Docking analysis. The figure illustrates a typical output from SwissDock, showing the docking positions of GS with MS, Sorafenib, Acivicin, and Azaserine. Visual analysis was conducted using the ViewDock plugin of UCSF Chimera. The predicted BM of GS (represented by magenta sticks) is overlaid with the X-ray BM (shown as ball and sticks).

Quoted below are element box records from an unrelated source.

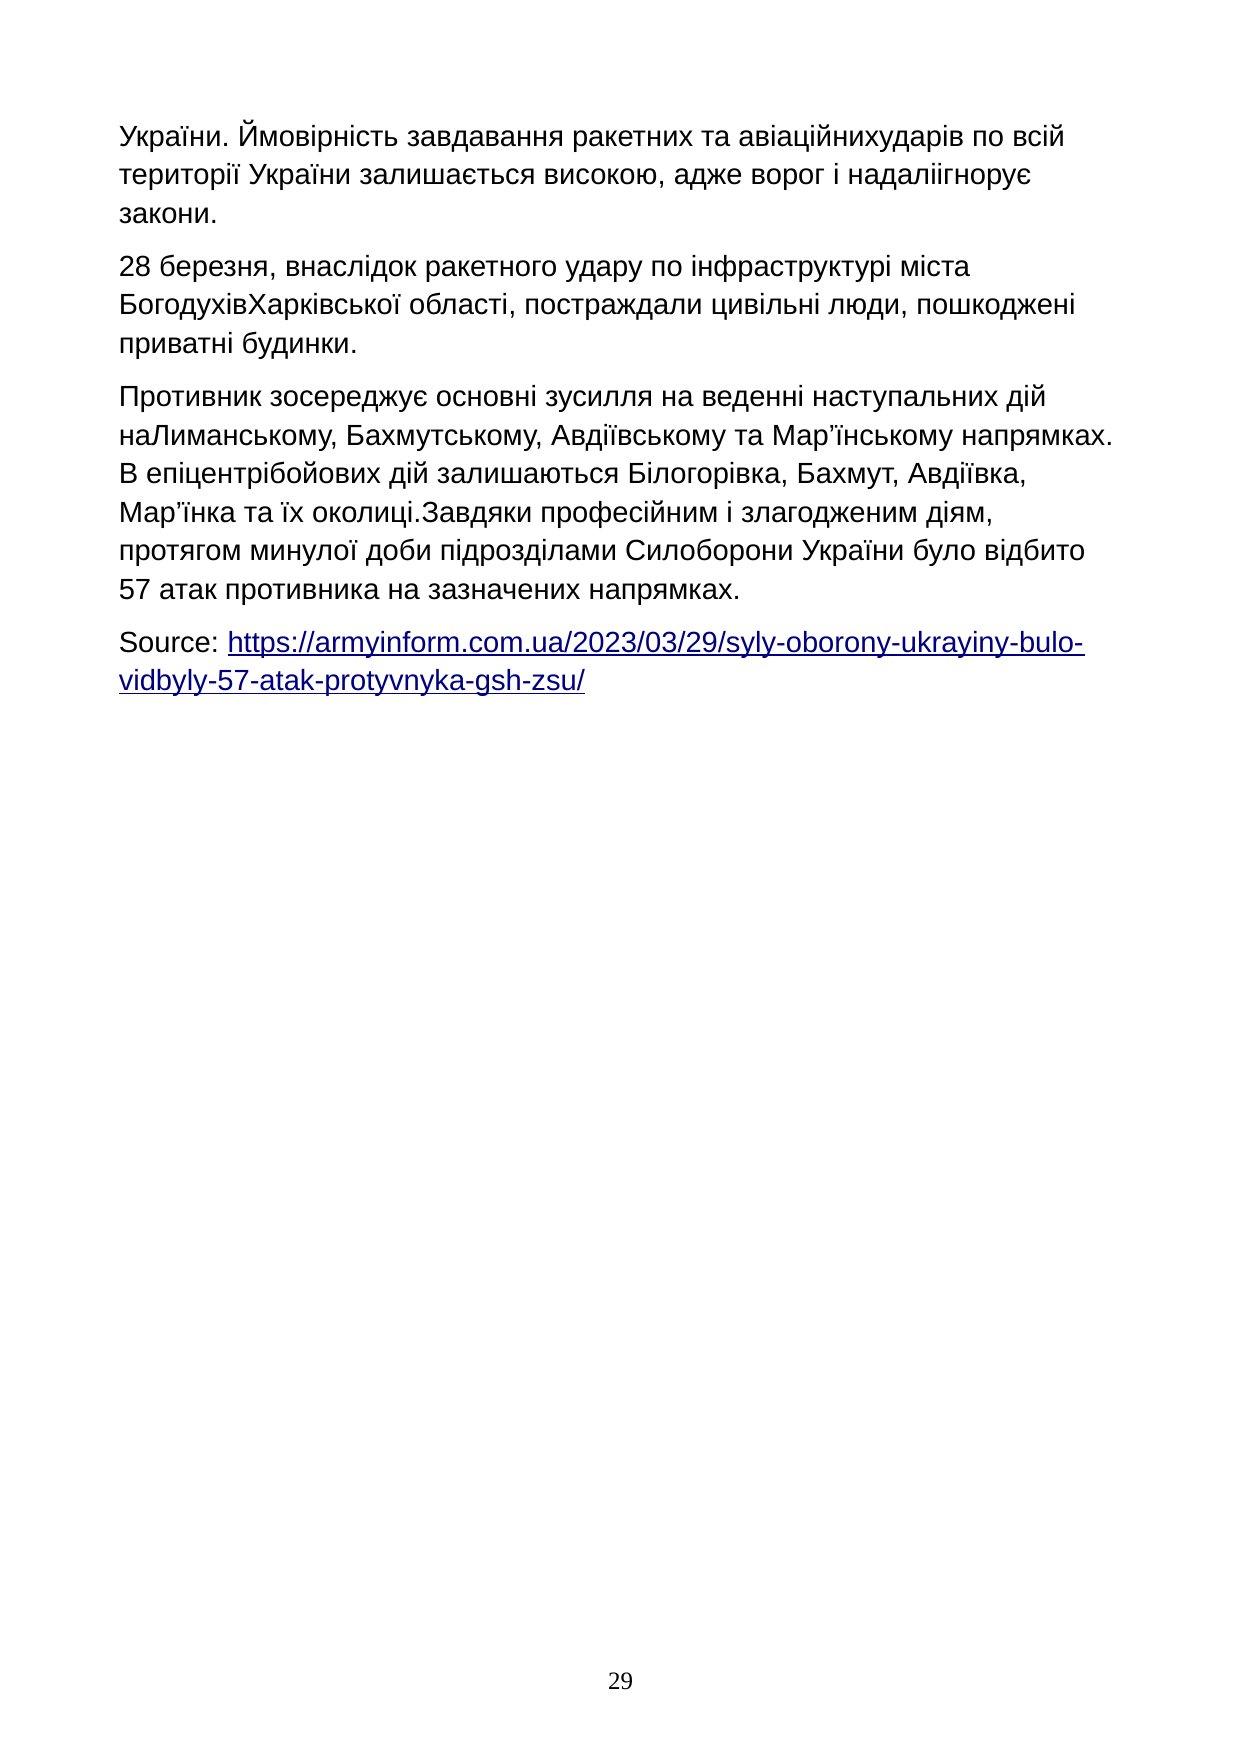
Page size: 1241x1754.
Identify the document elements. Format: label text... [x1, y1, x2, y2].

text 28 березня, внаслідок ракетного удару по інфраструктурі міста БогодухівХарківської області, постраждали цивільні люди, пошкоджені приватні будинки. [118, 249, 1122, 359]
text України. Ймовірність завдавання ракетних та авіаційнихударів по всій території України залишається високою, адже ворог і надаліігнорує закони. [118, 118, 1122, 229]
text Противник зосереджує основні зусилля на веденні наступальних дій наЛиманському, Бахмутському, Авдіївському та Мар’їнському напрямках. В епіцентрібойових дій залишаються Білогорівка, Бахмут, Авдіївка, Мар’їнка та їх околиці.Завдяки професійним і злагодженим діям, протягом минулої доби підрозділами Силоборони України було відбито 57 атак противника на зазначених напрямках. [118, 379, 1122, 605]
text Source: https://armyinform.com.ua/2023/03/29/syly-oborony-ukrayiny-bulo-vidbyly-57-atak-protyvnyka-gsh-zsu/ [118, 625, 1122, 697]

As indicated by the white arrows, this particular predicted BM demonstrates the most favorable energy. Binding affinities of Acivicin, Azaserine, and GS crystal structures obtained through docking analysis using SwissDock software (http://old.swissdock.ch/docking/view/swissdockd_Cq1lhe_K7JARBW1YPTXICSDE1KQ accessed on 1 November 2024) indicates the potential binding affinities of the ligands MS to the GS protein structure compared with the original binding affinity of Sorafenib and MS, the standard GS inhibitor.